Marfa began in the early 1880s as a waterstop and has not grown beyond circa 2,000 residents. Yet it draws thousands of international visitors due to its minimalist art and unique vibe. Artist Donald Judd relocated to dusty and dry Marfa in 1971 to escape the New York City art scene and so it began. Among his incredible body of work are the “15 untitled works in concrete, 1980-1984,” minimalist concrete slab cube structures basking in the unforgiving Texan sun (see top image).
Renowned Swedish artist Claes Oldenburg was a good friend of Judd. In Marfa you can admire his cooperation with Coosje van Bruggen, an equestrian sculpture inscribed with the phrase Animo et Fide (“spirited and faithful”). Also of note are the Arena with Richard Long’s Sea Lava Circles (see below) and Las Casas of Ayala de Chinati, one of Judd’s three ranches (see image above Oldenburg sculpture).
Prada Marfa is a fake Prada store one cannot enter.
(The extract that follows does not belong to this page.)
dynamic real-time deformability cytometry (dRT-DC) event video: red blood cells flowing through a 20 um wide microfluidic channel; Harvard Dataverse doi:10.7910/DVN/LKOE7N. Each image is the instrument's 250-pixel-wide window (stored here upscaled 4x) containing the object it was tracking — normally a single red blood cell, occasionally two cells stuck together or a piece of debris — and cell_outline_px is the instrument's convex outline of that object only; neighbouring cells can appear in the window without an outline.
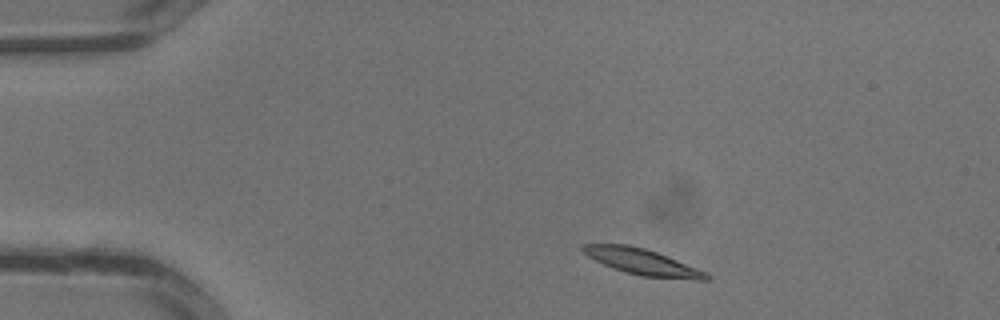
{"species": "common noctule bat (a hibernating species)", "species_latin": "Nyctalus noctula", "temperature_condition": "warm", "stored_images_in_passage": 28, "camera_frame_rate_fps": 3000, "um_per_image_px": 0.085, "animal": {"sex": "male", "body_mass_g": 13.3}, "frame": {"image": 1, "passage_image": 1, "time_ms": 0.0, "image_size_px": [1000, 320], "cell_outline_px": [[712, 276], [708, 280], [696, 280], [640, 276], [624, 272], [612, 268], [588, 256], [580, 248], [584, 244], [628, 244], [644, 248], [656, 252], [708, 272]], "centroid_in_image_um": [54.64, 22.27], "position_along_channel_um": 30.4, "area_um2": 18.73}}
The permanent landscape installation by the artists Elmgreen und Dragset features actual Prada products and the real Prada logo – thanks to Italian designer Miuccia Prada’s love for the arts.
There’s nothing architectural about one of Marfa’s most unique and mysterious attractions, but we cannot omit it. The Marfa Lights are a strange natural phenomenon of dancing lights randomly appearing at night. Whether mere reflections of actual real light sources in and around town or spooky nature show, they are a Marfa must for visitors.
You can create your own masterpieces by applying for the Marfa artist in residence program through the Chinati Foundation (see image above). Also check out the Fieldwork Marfa international researcher in residence program by Les Beaux-Arts de Nantes and HEAD – Genève (Geneva University of Art and Design). This school is devoted to creating art in public space, “critical approaches to landscape and borders and artistic projects based on field investigation methods.”